Tuesday, August 30, 2011


Today is MY DAY. The sun is shining and the weatherman predicts 101 deg for the day. I can't complain. We've experienced harrowing hours watching Irene rip across states leaving death and destruction. My day has seen disasters and accidents in the past:  Katrina six years ago,the flooding of the Delaware River while we were in New York (one of several times in early 2000) and Diana's accident.  Death, destruction and happiness rolled into the last of August.

I came into the world to two hard-working people who lived in Jackson, Mississippi.. Mother was 19 and Daddy 21. They had been married 13  months. I'm not sure my appearance was a good omen or not, because I remember nothing of my childhood but their struggles and their attempts to keep me happy while shielding me from the poverty of the Depression years. From the moment I was able to talk about birthday,  they asked me what I wanted for my gift. I replied, "A pink dress with two pockets." I didn't get that dress until I was10 years old. It was probably on lay-away for  months. Thanks Mom and Dad for rearing me in hard times.

 Happy Birthday to me. Thank you family and friends for remembering an aging creature who appreciates her life.

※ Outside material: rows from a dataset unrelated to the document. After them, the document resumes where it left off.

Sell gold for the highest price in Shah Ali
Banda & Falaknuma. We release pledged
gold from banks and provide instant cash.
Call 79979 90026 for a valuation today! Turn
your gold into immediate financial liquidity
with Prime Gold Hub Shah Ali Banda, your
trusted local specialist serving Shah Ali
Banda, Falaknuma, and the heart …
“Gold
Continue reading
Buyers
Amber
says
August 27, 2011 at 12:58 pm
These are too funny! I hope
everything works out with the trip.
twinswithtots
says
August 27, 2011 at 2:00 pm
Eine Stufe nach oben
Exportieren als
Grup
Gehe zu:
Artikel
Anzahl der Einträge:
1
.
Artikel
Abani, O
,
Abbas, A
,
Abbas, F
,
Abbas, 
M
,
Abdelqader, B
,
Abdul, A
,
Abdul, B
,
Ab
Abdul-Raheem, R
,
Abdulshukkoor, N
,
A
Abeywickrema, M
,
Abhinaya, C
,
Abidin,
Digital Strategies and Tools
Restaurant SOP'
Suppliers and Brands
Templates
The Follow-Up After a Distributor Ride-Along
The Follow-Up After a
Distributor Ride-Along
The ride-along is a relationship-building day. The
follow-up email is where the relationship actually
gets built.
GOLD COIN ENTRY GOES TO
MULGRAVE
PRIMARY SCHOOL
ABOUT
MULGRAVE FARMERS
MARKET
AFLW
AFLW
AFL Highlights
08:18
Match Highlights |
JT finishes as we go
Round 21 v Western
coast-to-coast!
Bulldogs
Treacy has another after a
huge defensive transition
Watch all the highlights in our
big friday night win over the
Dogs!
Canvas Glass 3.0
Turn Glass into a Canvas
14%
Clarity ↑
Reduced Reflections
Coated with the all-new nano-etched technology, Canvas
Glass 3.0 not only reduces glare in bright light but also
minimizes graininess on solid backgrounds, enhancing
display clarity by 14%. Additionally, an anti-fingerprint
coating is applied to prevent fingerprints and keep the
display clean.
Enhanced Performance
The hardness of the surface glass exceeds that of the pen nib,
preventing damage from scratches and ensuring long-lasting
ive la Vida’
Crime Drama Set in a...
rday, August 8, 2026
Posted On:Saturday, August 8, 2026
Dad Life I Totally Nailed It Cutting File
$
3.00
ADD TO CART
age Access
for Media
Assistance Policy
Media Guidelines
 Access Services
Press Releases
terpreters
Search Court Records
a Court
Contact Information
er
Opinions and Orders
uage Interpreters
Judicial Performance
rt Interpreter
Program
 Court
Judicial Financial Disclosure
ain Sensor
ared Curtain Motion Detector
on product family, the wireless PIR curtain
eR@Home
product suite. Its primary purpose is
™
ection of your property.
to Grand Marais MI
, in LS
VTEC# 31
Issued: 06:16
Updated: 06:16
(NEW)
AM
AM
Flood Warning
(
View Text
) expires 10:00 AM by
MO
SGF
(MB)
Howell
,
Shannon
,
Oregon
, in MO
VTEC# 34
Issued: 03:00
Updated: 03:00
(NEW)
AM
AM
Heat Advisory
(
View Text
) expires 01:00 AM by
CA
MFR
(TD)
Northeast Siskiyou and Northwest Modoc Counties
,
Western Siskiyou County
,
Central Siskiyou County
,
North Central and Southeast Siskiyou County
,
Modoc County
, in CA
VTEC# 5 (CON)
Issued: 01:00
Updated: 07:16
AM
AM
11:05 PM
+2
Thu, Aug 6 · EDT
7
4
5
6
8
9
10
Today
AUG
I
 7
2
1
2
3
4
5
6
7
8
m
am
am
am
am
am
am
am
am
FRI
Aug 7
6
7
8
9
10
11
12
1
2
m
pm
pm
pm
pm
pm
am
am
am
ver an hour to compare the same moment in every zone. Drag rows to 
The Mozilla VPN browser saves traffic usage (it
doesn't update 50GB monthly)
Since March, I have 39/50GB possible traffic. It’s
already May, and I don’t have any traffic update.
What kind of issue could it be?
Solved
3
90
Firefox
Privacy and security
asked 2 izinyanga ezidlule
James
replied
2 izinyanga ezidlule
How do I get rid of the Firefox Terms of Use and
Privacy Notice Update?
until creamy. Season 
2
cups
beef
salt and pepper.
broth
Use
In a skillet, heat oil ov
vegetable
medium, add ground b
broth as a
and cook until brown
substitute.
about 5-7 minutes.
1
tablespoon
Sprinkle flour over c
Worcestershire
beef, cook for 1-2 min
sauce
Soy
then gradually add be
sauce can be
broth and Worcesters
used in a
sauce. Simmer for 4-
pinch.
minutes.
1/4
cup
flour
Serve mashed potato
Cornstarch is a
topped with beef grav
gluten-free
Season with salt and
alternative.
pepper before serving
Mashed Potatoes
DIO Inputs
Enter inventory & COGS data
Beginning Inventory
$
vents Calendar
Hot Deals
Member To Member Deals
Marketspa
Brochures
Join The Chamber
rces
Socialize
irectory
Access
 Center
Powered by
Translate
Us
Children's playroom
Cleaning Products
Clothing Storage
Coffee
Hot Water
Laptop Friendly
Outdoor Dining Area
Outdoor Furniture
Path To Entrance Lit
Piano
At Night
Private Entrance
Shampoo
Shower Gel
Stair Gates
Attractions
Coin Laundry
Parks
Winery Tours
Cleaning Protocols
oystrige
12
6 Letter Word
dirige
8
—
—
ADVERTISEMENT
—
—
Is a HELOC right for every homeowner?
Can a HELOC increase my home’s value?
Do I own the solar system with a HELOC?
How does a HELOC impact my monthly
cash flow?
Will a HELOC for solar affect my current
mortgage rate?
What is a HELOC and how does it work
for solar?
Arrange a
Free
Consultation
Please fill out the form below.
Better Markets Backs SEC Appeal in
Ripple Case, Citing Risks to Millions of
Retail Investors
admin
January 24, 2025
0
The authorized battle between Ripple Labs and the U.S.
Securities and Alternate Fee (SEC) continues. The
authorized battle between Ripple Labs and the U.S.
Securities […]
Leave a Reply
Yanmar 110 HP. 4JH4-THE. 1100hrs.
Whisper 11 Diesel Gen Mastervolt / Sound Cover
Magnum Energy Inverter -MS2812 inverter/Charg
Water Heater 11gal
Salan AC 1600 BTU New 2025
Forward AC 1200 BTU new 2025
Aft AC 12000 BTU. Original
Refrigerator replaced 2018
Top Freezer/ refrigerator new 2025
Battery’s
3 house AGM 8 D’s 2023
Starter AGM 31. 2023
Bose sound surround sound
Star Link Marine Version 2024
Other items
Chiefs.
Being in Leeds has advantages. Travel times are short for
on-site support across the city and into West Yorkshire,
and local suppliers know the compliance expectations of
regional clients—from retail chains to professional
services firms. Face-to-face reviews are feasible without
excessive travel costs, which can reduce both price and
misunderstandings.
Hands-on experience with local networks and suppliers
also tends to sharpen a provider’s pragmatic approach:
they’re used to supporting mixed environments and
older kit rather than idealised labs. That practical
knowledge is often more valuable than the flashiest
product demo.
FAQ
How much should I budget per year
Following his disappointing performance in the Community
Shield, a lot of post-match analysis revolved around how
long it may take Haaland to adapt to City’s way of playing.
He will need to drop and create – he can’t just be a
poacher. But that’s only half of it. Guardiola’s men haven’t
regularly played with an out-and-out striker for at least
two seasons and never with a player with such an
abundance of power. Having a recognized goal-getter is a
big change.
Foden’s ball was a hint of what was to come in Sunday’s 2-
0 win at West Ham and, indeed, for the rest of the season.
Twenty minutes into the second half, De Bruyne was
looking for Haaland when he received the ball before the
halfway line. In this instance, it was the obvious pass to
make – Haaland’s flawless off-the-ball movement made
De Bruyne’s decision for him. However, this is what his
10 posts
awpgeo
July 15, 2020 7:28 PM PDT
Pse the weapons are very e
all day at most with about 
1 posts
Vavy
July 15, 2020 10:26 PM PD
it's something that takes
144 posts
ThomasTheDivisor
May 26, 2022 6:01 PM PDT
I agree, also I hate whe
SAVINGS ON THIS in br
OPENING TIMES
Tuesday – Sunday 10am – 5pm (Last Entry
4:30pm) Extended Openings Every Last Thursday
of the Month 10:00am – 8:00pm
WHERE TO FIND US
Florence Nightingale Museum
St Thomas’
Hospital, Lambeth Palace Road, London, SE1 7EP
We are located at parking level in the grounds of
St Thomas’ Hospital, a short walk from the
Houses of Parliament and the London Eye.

Above is me at aged 7 or 8 in a flowered dress made by Mother,carrying a purse with a Kleenex inside.
 I felt so grown up that day.

Wednesday, August 17, 2011

A Plea in the Dark

Some time in the past three years an inventor heard my impassioned plea. I had begun to dread cleaning up the house. The very idea that to clean floors I had to take the cotton mop, dip it in soapy water, scrub the floors, then rinse, finally with two weakened hands, wring out the water--a waste of my dying strength. So I ignored the floors. I began to ignore everything in the house. I felt like an old woman who made her way through stacks of newspapers and magazines from one room to another, except in my case, it was dodging fluff balls and ignoring the collection of detritus lining the floors in the corners. Sounds terrible, doesn't it? But R said we had too many "things" in our house to have a housekeeper, so the "things" were the only items that didn't collect over time.

That's when someone understood my anguish and invented the Swiffer. Hubby thought owning one was showing how lazy he was. Who could have been  lazier than we? So we waited a year until R's patience blew to the ends of the earth. He went out and bought one version of the Swiffer. Now he loves cleaning the floors.

I suppose one has to get fed up with old ways to suddenly see above your head a  floating suggestion to solve problems.As  new owners we hesitated to tell anyone we had  one for fear we would be seen as slackers. Then the day came when we heard rumblings about cutting down on housework from neighbors and friends and we perked up and told our story. Before too many weeks passed, we discovered the Swiffer was popular in most homes. We didn't stand alone.

Combined with our dish washer and coffee maker, we are now a happy household.